The lawsuit says Volkswagen's "clean diesel" vehicles were anything but "clean" and did nothing but leave Kentucky consumers less healthy and stuck with vehicles that can't be sold.
The Kentucky attorney general blames much of the problem on Volkswagen's massive advertising campaigns used to convince Kentucky residents to buy the cars. Each year consumers were told through advertisements about Audi, Porsche and Volkswagen and how paying extra for the vehicles was worth it to help the environment.
The Kentucky lawsuit says the following vehicles are equipped with the illegal emissions software:
2-Liter Diesel Models
- 2009 VW Jetta / Jetta Sportwagen
- 2010-2013 VW Golf, VW Jetta, VW Jetta Sportwagen and Audi A3
- 2012-2013 VW Passat
- 2014-2015 VW Beetle, VW Beetle Convertible, VW Golf, VW Jetta, VW Jetta Sportwagen, Audi A3 and VW Passat
3-Liter Diesel Models
- 2009-2013 VW Touareg, Audi Q7
- 2014-2016 VW Touareg
- 2014 Audi Q7, Audi A6 Quattro, Audi A7 Quattro, Audi A8, Audi A8L and Audi Q5
- 2013-2014 Porsche Cayenne Diesel
According to the lawsuit, Volkswagen concealed the illegal defeat devices, a charge that will be difficult to refute. The automaker has admitted guilt, but questions remain about who at VW knew about the emissions software.
There are approximately 600,000 illegal vehicles in the U.S. and about 3,800 of those were registered in Kentucky. It's not a large number of vehicles, but the fines could be large because they can be based on each day the vehicles broke Kentucky laws for the past seven years.
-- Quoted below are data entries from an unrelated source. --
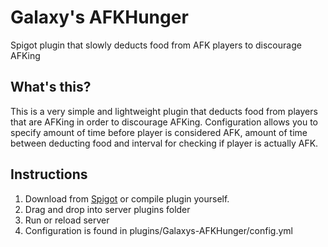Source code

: # Galaxy's AFKHunger
Spigot plugin that slowly deducts food from AFK players to discourage AFKing

## What's this?

This is a very simple and lightweight plugin that deducts food from players that are AFKing in order to discourage AFKing. Configuration allows you to specify amount of time before player is considered AFK, amount of time between deducting food and interval for checking if player is actually AFK.

## Instructions

1. Download from [Spigot](https://www.spigotmc.org/resources/galaxys-afk-hunger.73024/) or compile plugin yourself.
2. Drag and drop into server plugins folder
3. Run or reload server
4. Configuration is found in plugins/Galaxys-AFKHunger/config.yml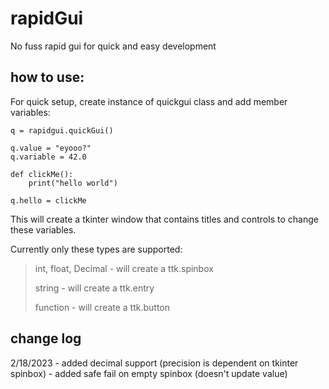 # rapidGui

No fuss rapid gui for quick and easy development

## how to use:

For quick setup, create instance of quickgui class and add member variables:

    q = rapidgui.quickGui()
    
    q.value = "eyooo?"
    q.variable = 42.0

    def clickMe():
        print("hello world")

    q.hello = clickMe

This will create a tkinter window that contains titles and controls to change these variables.

Currently only these types are supported:

> int, float, Decimal - will create a ttk.spinbox
>
> string - will create a ttk.entry
>
> function - will create a ttk.button

## change log

2/18/2023 - added decimal support (precision is dependent on tkinter spinbox)
          - added safe fail on empty spinbox (doesn't update value)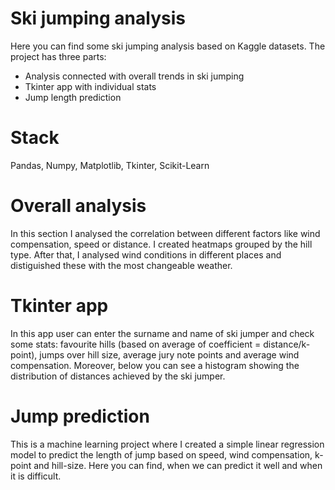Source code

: # Ski jumping analysis
Here you can find some ski jumping analysis based on Kaggle datasets. The project has three parts:
- Analysis connected with overall trends in ski jumping
- Tkinter app with individual stats
- Jump length prediction

# Stack
Pandas, Numpy, Matplotlib, Tkinter, Scikit-Learn

# Overall analysis
In this section I analysed the correlation between different factors like wind compensation, speed or distance. I created heatmaps
grouped by the hill type. After that, I analysed wind conditions in different places and distiguished these with the most changeable weather.

# Tkinter app
In this app user can enter the surname and name of ski jumper and check some stats: favourite hills (based on average of coefficient = distance/k-point),
jumps over hill size, average jury note points and average wind compensation. Moreover, below you can see a histogram showing the distribution of distances achieved by the ski jumper.

# Jump prediction
This is a machine learning project where I created a simple linear regression model to predict the length of jump based on speed, wind compensation,
k-point and hill-size. Here you can find, when we can predict it well and when it is difficult.
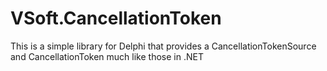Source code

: # VSoft.CancellationToken

This is a simple library for Delphi that provides a CancellationTokenSource and CancellationToken much like those in .NET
News of the Kentucky lawsuit is another problem for Volkswagen's legal team, a team who has been kept busy with about 500 emissions lawsuits in California. Volkswagen has been buying time to explain how it will fix the 600,000 vehicles, but time is up as U.S. District Judge Charles Breyer gave the automaker a deadline to submit a fix by March 24, 2016.